(Assigned task): Wherever "emitting" appears in a line of the listing, that line should be returned.

(Data extracts):

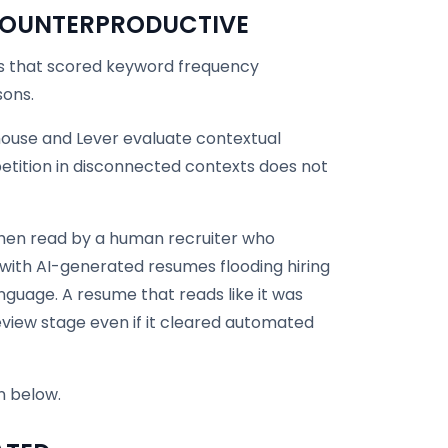
 COUNTERPRODUCTIVE
ms that scored keyword frequency
sons.
ouse and Lever evaluate contextual
tition in disconnected contexts does not
then read by a human recruiter who
 with AI-generated resumes flooding hiring
anguage. A resume that reads like it was
view stage even if it cleared automated
n below.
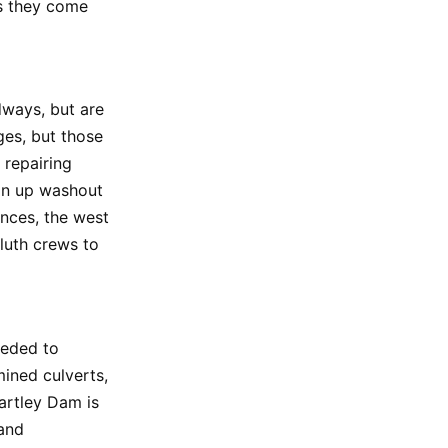
as they come
ways, but are
es, but those
 repairing
an up washout
ences, the west
luth crews to
ceded to
mined culverts,
Hartley Dam is
 and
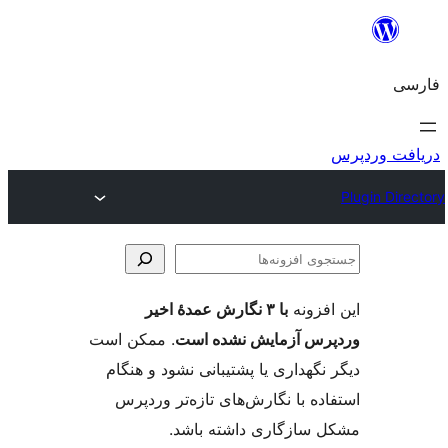
جس
اف
با ۳ نگارش عمدهٔ اخیر
این ا
. ممکن است
وردپرس آزمایش نشد
دیگر نگهداری یا پشتیبانی نشود و
استفاده با نگارش‌های تازه‌تر 
مشکل سازگاری داشته 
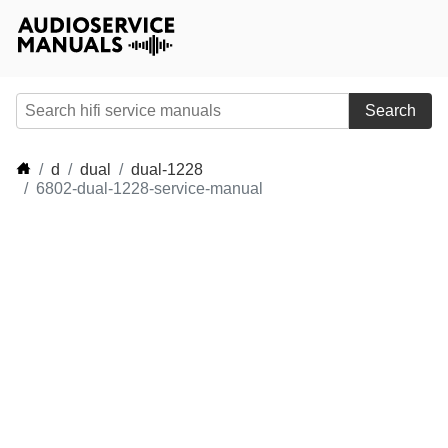
Search
d
dual
dual-1228
6802-dual-1228-service-manual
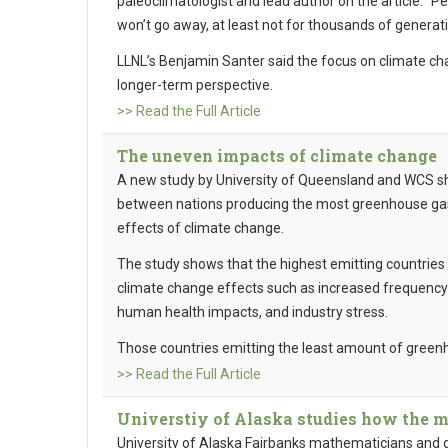
paleoclimatologist and lead author on the article. “
won’t go away, at least not for thousands of generati
LLNL’s Benjamin Santer said the focus on climate ch
longer-term perspective.
>> Read the Full Article
The uneven impacts of climate change
A new study by University of Queensland and WCS s
between nations producing the most greenhouse gas
effects of climate change.
The study shows that the highest emitting countries a
climate change effects such as increased frequency o
human health impacts, and industry stress.
Those countries emitting the least amount of green
>> Read the Full Article
Universtiy of Alaska studies how the me
University of Alaska Fairbanks mathematicians and gl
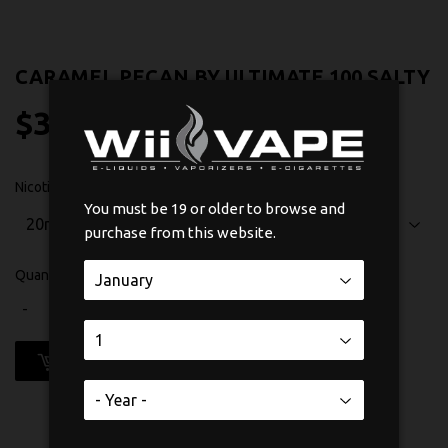
CARAMEL PECAN BY ULTIMATE 100 SALTY
$33
$33.99
99
Nicotine
You must be 19 or older to browse and
purchase from this website.
Quantity
-
+
ADD TO CART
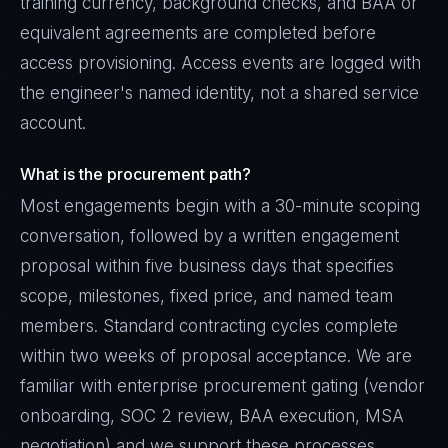
training currency, background checks, and BAA or
equivalent agreements are completed before
access provisioning. Access events are logged with
the engineer's named identity, not a shared service
account.
What is the procurement path?
Most engagements begin with a 30-minute scoping
conversation, followed by a written engagement
proposal within five business days that specifies
scope, milestones, fixed price, and named team
members. Standard contracting cycles complete
within two weeks of proposal acceptance. We are
familiar with enterprise procurement gating (vendor
onboarding, SOC 2 review, BAA execution, MSA
negotiation) and we support these processes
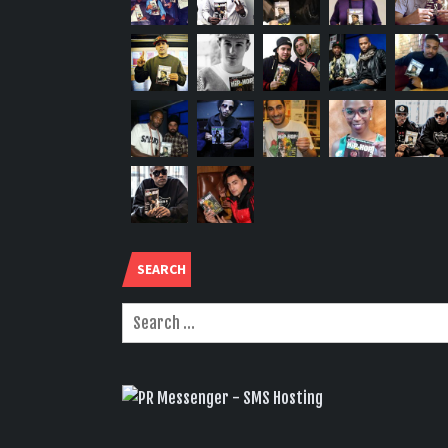
SEARCH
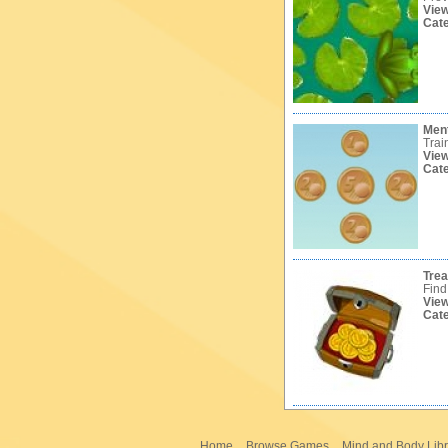
Vie
Cat
Ment
Trai
Vie
Cat
Tre
Find
Vie
Cat
Home
Browse Games
Mind and Body Libr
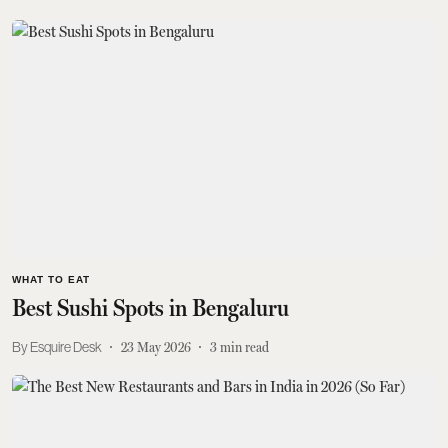
WHAT TO EAT
Best Sushi Spots in Bengaluru
Esquire Desk
23 May 2026
3
min read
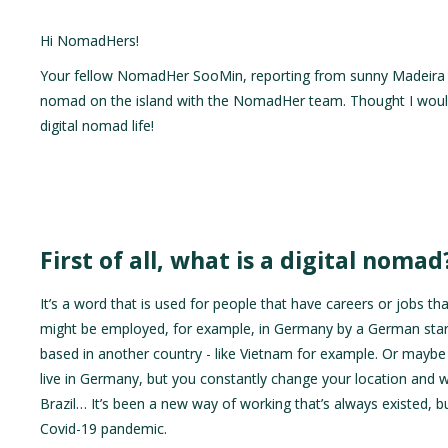
Hi NomadHers!
Your fellow NomadHer SooMin, reporting from sunny Madeira 🏝️
nomad on the island with the NomadHer team. Thought I would ch
digital nomad life!
First of all, what is a digital nomad
It’s a word that is used for people that have careers or jobs th
might be employed, for example, in Germany by a German startup
based in another country - like Vietnam for example. Or maybe 
live in Germany, but you constantly change your location and w
Brazil… It’s been a new way of working that’s always existed,
Covid-19 pandemic.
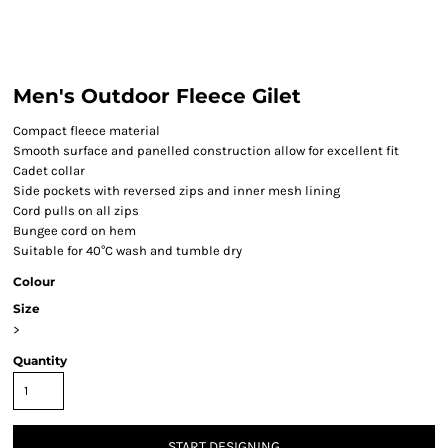
Men's Outdoor Fleece Gilet
Compact fleece material
Smooth surface and panelled construction allow for excellent fit
Cadet collar
Side pockets with reversed zips and inner mesh lining
Cord pulls on all zips
Bungee cord on hem
Suitable for 40°C wash and tumble dry
Colour
Size
>
Quantity
START DESIGNING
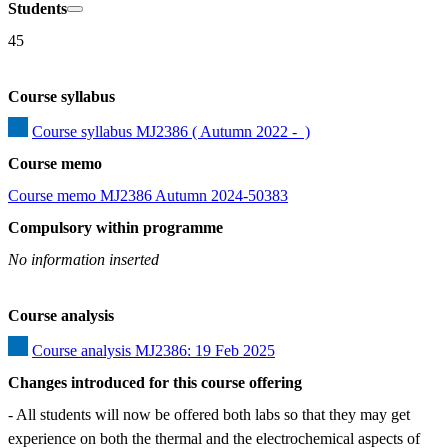
Students
45
Course syllabus
Course syllabus MJ2386 ( Autumn 2022 -  )
Course memo
Course memo MJ2386 Autumn 2024-50383
Compulsory within programme
No information inserted
Course analysis
Course analysis MJ2386: 19 Feb 2025
Changes introduced for this course offering
- All students will now be offered both labs so that they may get 
experience on both the thermal and the electrochemical aspects of 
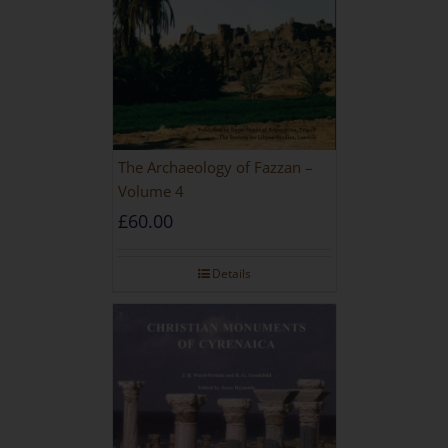
The Archaeology of Fazzan –
Volume 4
£
60.00
Details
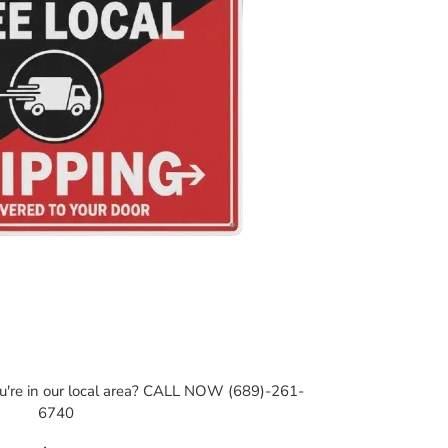
ou're in our local area? CALL NOW (689)-261-
6740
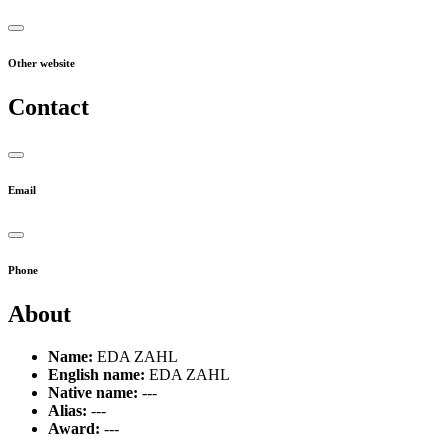
Other website
Contact
Email
Phone
About
Name:
EDA ZAHL
English name:
EDA ZAHL
Native name:
---
Alias:
---
Award:
---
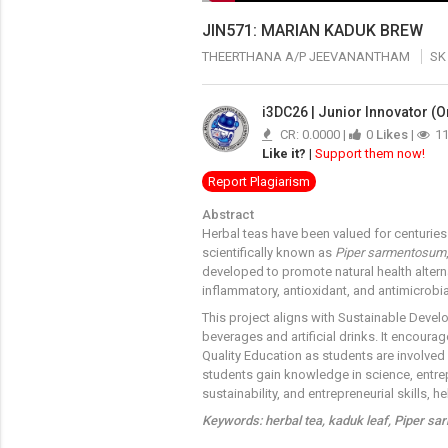
JIN571: MARIAN KADUK BREW
THEERTHANA A/P JEEVANANTHAM
SK
i3DC26 | Junior Innovator (O
CR: 0.0000 |
0
Likes
|
1
Like it?
|
Support them now!
Report Plagiarism
Abstract
Herbal teas have been valued for centuries 
scientifically known as
Piper sarmentosum
developed to promote natural health altern
inflammatory, antioxidant, and antimicrobi
This project aligns with Sustainable Devel
beverages and artificial drinks. It encoura
Quality Education as students are involved
students gain knowledge in science, entrep
sustainability, and entrepreneurial skills,
Keywords: herbal tea, kaduk leaf, Piper sa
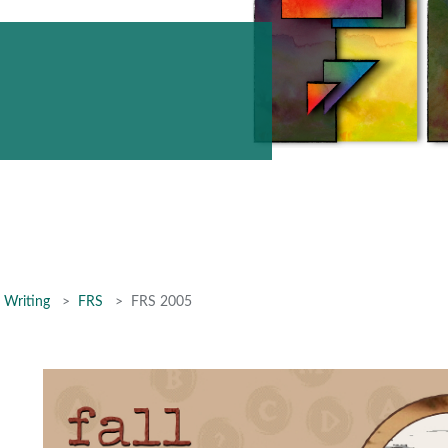
 Writing
FRS
FRS 2005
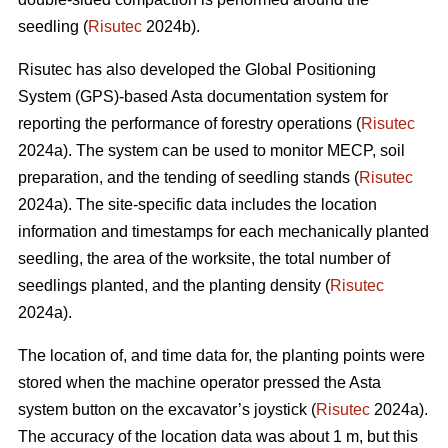
seedling (
Risutec
2024b).
Risutec has also developed the Global Positioning
System (GPS)-based Asta documentation system for
reporting the performance of forestry operations (
Risutec
2024a). The system can be used to monitor MECP, soil
preparation, and the tending of seedling stands (
Risutec
2024a). The site-specific data includes the location
information and timestamps for each mechanically planted
seedling, the area of the worksite, the total number of
seedlings planted, and the planting density (
Risutec
2024a).
The location of, and time data for, the planting points were
stored when the machine operator pressed the Asta
system button on the excavator’s joystick (
Risutec
2024a).
The accuracy of the location data was about 1 m, but this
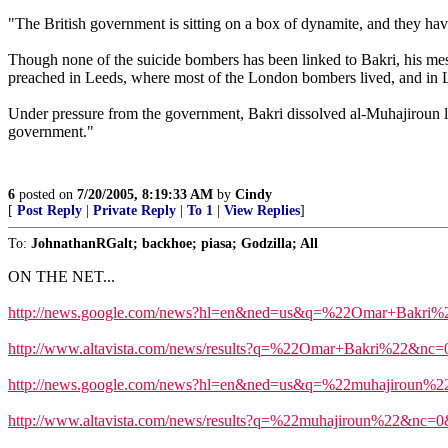
"The British government is sitting on a box of dynamite, and they ha
Though none of the suicide bombers has been linked to Bakri, his mes
preached in Leeds, where most of the London bombers lived, and in L
Under pressure from the government, Bakri dissolved al-Muhajiroun las
government."
6
posted on
7/20/2005, 8:19:33 AM
by
Cindy
[
Post Reply
|
Private Reply
|
To 1
|
View Replies
]
To:
JohnathanRGalt; backhoe; piasa; Godzilla; All
ON THE NET...
http://news.google.com/news?hl=en&ned=us&q=%22Omar+Bakri
http://www.altavista.com/news/results?q=%22Omar+Bakri%22&n
http://news.google.com/news?hl=en&ned=us&q=%22muhajiroun%
http://www.altavista.com/news/results?q=%22muhajiroun%22&nc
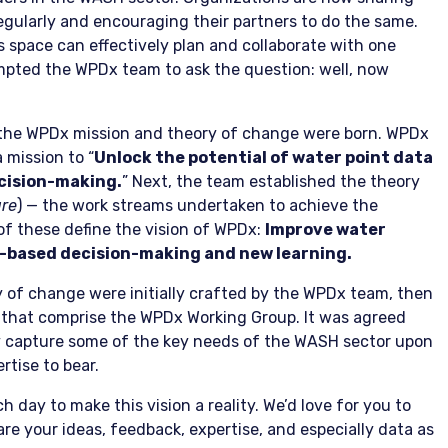
gularly and encouraging their partners to do the same.
is space can effectively plan and collaborate with one
pted the WPDx team to ask the question: well, now
, the WPDx mission and theory of change were born. WPDx
a mission to “
Unlock the potential of water point data
ecision-making.
” Next, the team established the theory
ure
) — the work streams undertaken to achieve the
 of these define the vision of WPDx:
Improve water
-based decision-making and new learning.
y of change were initially crafted by the WPDx team, then
s that comprise the WPDx Working Group. It was agreed
y capture some of the key needs of the WASH sector upon
rtise to bear.
day to make this vision a reality. We’d love for you to
hare your ideas, feedback, expertise, and especially data as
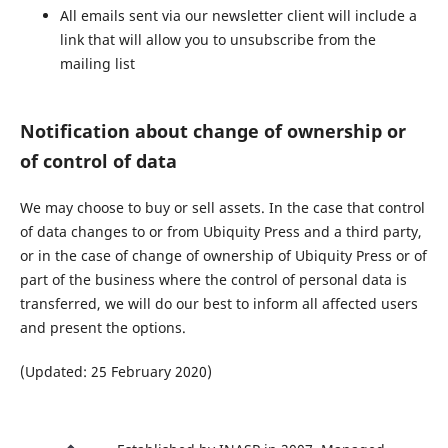
All emails sent via our newsletter client will include a
link that will allow you to unsubscribe from the
mailing list
Notification about change of ownership or
of control of data
We may choose to buy or sell assets. In the case that control
of data changes to or from Ubiquity Press and a third party,
or in the case of change of ownership of Ubiquity Press or of
part of the business where the control of personal data is
transferred, we will do our best to inform all affected users
and present the options.
(Updated: 25 February 2020)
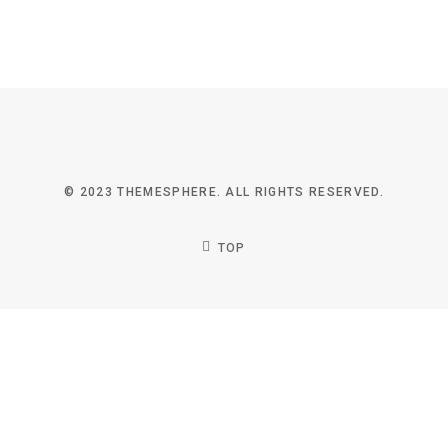
© 2023 THEMESPHERE. ALL RIGHTS RESERVED.
TOP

(Task result):
The study shows that the highest emitting countries a
Those countries emitting the least amount of green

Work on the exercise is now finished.